__SET TASK__: Could you copy every line of these items word for word, character for character?

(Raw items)

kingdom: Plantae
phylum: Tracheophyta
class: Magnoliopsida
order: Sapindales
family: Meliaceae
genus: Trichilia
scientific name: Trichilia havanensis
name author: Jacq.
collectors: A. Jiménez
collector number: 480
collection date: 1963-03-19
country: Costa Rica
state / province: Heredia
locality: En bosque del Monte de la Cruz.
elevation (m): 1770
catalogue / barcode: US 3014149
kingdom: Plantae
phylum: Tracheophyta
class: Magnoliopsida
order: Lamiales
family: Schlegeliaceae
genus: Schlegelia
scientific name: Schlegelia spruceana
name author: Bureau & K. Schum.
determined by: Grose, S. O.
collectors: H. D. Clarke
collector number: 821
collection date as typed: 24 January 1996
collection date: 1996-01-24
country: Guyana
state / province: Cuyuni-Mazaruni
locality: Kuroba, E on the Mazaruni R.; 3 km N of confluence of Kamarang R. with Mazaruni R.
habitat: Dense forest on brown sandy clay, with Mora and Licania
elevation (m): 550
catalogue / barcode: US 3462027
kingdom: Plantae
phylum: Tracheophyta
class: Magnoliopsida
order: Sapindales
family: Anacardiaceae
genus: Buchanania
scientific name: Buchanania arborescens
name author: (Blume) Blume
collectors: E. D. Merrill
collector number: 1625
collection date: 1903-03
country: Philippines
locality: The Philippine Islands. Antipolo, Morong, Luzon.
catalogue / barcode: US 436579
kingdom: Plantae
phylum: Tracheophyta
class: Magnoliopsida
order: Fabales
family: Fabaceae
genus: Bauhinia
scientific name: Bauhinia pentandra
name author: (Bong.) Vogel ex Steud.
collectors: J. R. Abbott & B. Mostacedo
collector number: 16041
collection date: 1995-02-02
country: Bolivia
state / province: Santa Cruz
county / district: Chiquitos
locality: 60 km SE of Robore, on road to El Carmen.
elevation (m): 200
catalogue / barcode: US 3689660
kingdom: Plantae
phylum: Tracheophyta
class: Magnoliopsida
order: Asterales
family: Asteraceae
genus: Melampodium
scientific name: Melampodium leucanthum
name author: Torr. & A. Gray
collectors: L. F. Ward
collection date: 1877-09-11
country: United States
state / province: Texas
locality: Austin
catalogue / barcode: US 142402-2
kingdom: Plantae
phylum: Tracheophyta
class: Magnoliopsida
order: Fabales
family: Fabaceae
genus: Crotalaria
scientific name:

__ANSWER TO THE EXERCISE__:
kingdom: Plantae
phylum: Tracheophyta
class: Magnoliopsida
order: Sapindales
family: Meliaceae
genus: Trichilia
scientific name: Trichilia havanensis
name author: Jacq.
collectors: A. Jiménez
collector number: 480
collection date: 1963-03-19
country: Costa Rica
state / province: Heredia
locality: En bosque del Monte de la Cruz.
elevation (m): 1770
catalogue / barcode: US 3014149
kingdom: Plantae
phylum: Tracheophyta
class: Magnoliopsida
order: Lamiales
family: Schlegeliaceae
genus: Schlegelia
scientific name: Schlegelia spruceana
name author: Bureau & K. Schum.
determined by: Grose, S. O.
collectors: H. D. Clarke
collector number: 821
collection date as typed: 24 January 1996
collection date: 1996-01-24
country: Guyana
state / province: Cuyuni-Mazaruni
locality: Kuroba, E on the Mazaruni R.; 3 km N of confluence of Kamarang R. with Mazaruni R.
habitat: Dense forest on brown sandy clay, with Mora and Licania
elevation (m): 550
catalogue / barcode: US 3462027
kingdom: Plantae
phylum: Tracheophyta
class: Magnoliopsida
order: Sapindales
family: Anacardiaceae
genus: Buchanania
scientific name: Buchanania arborescens
name author: (Blume) Blume
collectors: E. D. Merrill
collector number: 1625
collection date: 1903-03
country: Philippines
locality: The Philippine Islands. Antipolo, Morong, Luzon.
catalogue / barcode: US 436579
kingdom: Plantae
phylum: Tracheophyta
class: Magnoliopsida
order: Fabales
family: Fabaceae
genus: Bauhinia
scientific name: Bauhinia pentandra
name author: (Bong.) Vogel ex Steud.
collectors: J. R. Abbott & B. Mostacedo
collector number: 16041
collection date: 1995-02-02
country: Bolivia
state / province: Santa Cruz
county / district: Chiquitos
locality: 60 km SE of Robore, on road to El Carmen.
elevation (m): 200
catalogue / barcode: US 3689660
kingdom: Plantae
phylum: Tracheophyta
class: Magnoliopsida
order: Asterales
family: Asteraceae
genus: Melampodium
scientific name: Melampodium leucanthum
name author: Torr. & A. Gray
collectors: L. F. Ward
collection date: 1877-09-11
country: United States
state / province: Texas
locality: Austin
catalogue / barcode: US 142402-2
kingdom: Plantae
phylum: Tracheophyta
class: Magnoliopsida
order: Fabales
family: Fabaceae
genus: Crotalaria
scientific name:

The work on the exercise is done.